Nessun commento dalle Sdf, ma attivisti parlano di una spaccatura interna alla milizia araba, tra pro e anti-Ypg, tra chi le sfrutta per portare avanti la lotta al presidente Assad e chi per entrare più facilmente a Raqqa. Liwa Thuwar Raqqa, dal curriculum non certo limpido, imputa agli Stati Uniti il cambio di strategia militare.

Eppure sono stati proprio gli Usa, pochi giorni fa, a confortare la Turchia con cui il gruppo mantiene legami: saranno arabi sunniti (quindi le opposizioni) i primi ad entrare a Raqqa, la cui gestione sarebbe poi finita in mano a Washington e Ankara. Riemerge così il solito problema, che ad Aleppo ha la sua massima espressione: la legittimità e la natura dei gruppi presenti sul campo di battaglia, portatori di interessi che poco hanno a che fare con la lotta all’estremismo islamico.

Così a Raqqa emergono anche le tensioni tra potenze globali e regionali: la Turchia insiste per escludere i kurdi, gli Usa li vogliono sfruttare al massimo, Mosca e Damasco fingono disinteresse ma non nascondono il fastidio per i punti segnati delle Ypg. Probabile che il cambio di presidente alla Casa Bianca rafforzerà contemporaneamente sia le istanze turche che russe, a scapito di Rojava: Trump, sebbene non sia chiara ancora la strategia che vorrà applicare in Medio Oriente, non nasconde l’apprezzamento per Erdogan e Putin, un possibile asse strapieno di contraddizioni, dal ruolo dell’Iran a quello dei “ribelli”, dal futuro di Assad alle distanze tra Mosca e Ankara sulla Siria.

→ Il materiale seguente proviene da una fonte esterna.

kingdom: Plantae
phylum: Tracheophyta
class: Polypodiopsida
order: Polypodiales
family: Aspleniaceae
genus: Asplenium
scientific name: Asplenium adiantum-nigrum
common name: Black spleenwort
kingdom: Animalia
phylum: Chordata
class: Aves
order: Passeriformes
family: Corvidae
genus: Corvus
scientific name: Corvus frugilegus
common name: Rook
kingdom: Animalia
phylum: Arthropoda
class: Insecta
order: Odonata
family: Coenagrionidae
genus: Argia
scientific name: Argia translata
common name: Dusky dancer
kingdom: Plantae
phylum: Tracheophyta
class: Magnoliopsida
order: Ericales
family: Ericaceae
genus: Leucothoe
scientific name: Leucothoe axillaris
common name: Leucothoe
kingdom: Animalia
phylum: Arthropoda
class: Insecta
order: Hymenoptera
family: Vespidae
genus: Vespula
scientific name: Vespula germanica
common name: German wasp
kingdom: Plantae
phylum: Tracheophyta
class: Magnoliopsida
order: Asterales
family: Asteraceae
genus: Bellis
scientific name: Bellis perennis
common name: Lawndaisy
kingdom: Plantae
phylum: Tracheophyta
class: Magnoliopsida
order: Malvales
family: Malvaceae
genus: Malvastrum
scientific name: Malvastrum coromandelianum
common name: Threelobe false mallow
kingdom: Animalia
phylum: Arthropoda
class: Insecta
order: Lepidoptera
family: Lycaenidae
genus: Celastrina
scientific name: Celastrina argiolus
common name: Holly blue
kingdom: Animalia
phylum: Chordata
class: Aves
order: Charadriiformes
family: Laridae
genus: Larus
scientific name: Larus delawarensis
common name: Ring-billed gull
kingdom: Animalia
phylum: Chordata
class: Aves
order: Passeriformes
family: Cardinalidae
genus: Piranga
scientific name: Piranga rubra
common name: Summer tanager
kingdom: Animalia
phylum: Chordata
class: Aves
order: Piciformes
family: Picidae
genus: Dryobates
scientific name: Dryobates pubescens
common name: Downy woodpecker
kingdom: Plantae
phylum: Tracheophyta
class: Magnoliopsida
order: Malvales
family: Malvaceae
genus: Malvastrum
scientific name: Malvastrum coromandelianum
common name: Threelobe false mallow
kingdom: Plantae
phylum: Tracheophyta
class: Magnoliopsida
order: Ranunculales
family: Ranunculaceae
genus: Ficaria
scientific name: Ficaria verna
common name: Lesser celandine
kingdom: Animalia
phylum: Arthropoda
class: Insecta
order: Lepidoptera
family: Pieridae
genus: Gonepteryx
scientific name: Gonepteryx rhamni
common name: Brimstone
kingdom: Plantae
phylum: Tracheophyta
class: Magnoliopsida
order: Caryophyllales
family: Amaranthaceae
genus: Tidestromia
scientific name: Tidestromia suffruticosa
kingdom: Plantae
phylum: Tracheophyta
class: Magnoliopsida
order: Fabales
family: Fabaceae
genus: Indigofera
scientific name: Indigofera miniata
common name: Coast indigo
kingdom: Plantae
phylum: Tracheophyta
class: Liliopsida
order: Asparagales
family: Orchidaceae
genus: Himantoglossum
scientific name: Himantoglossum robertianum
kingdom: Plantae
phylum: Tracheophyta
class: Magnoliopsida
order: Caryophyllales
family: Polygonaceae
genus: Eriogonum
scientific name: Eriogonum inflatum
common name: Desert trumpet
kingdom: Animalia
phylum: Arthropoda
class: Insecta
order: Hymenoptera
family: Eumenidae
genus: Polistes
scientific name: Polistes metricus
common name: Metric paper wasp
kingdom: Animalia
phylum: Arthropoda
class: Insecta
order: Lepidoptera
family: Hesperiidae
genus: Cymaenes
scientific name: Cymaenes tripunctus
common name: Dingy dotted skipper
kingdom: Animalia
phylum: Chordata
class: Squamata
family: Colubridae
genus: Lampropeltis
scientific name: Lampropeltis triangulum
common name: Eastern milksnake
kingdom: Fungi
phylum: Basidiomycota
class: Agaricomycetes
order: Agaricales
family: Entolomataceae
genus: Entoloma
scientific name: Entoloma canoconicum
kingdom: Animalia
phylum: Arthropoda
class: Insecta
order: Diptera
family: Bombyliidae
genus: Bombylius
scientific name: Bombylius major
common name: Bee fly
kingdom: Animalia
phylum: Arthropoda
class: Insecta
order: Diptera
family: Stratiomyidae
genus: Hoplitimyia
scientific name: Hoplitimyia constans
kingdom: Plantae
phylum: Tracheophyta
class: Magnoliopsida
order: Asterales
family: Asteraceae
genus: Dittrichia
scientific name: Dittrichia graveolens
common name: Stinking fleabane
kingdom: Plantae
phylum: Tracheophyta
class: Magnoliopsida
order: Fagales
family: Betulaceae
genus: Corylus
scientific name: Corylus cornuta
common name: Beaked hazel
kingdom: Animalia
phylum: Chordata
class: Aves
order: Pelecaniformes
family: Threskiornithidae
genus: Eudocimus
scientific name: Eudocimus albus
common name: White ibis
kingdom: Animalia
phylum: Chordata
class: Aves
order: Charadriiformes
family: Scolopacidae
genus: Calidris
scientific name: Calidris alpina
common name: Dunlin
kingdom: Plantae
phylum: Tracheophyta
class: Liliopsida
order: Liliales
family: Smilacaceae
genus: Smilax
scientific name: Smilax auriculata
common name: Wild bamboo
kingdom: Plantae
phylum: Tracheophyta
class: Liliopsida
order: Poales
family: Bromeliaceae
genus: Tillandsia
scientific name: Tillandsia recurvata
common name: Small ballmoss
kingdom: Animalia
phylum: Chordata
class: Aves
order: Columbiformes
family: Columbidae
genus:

Ma le tensioni esplodono anche nel vicino Iraq, ancora ostaggio degli spettri del passato. Stavolta nel mirino delle organizzazioni internazionali c’è la polizia, quando tutti avevano gli occhi puntati sulle milizie sciite perché non commettessero i crimini di Tikrit e Ramadi.

A denunciare i casi di violenze sono stati Amnesty International e Human Rights Watch, secondo cui funzionari della polizia federale avrebbero ucciso almeno sei persone nelle aree di al-Shura e al-Qayyarah perché sospettate di legami con l’Isis. «Uomini che indossavano le uniformi della polizia federale hanno compiuto uccisioni illegali, arrestando e uccidendo a sangue freddo residenti dei villaggi a sud di Mosul», dice Lynn Maalouf, vice direttrice dell’Ufficio regionale di Amnesty a Beirut. Nel mirino ci sono anche i peshmerga di Erbil, accusati di almeno 37 arresti arbitrati nelle zone sunnite dove operano.

La polizia rigetta le accuse, ma i dubbi restano. Il governo centrale non ha il controllo totale degli uomini sul campo, molti dei quali sciiti desiderosi di vendetta verso comunità che associano in automatico allo Stato Islamico. Se è vero che in alcuni casi residenti sunniti hanno ben accolto l’Isis (come ampie porzioni dell’ex partito Baath di Saddam) vedendolo come liberatore dall’egemonia sciita, gli anni di occupazione hanno ampliato a macchia d’olio il dissenso verso il “califfo”.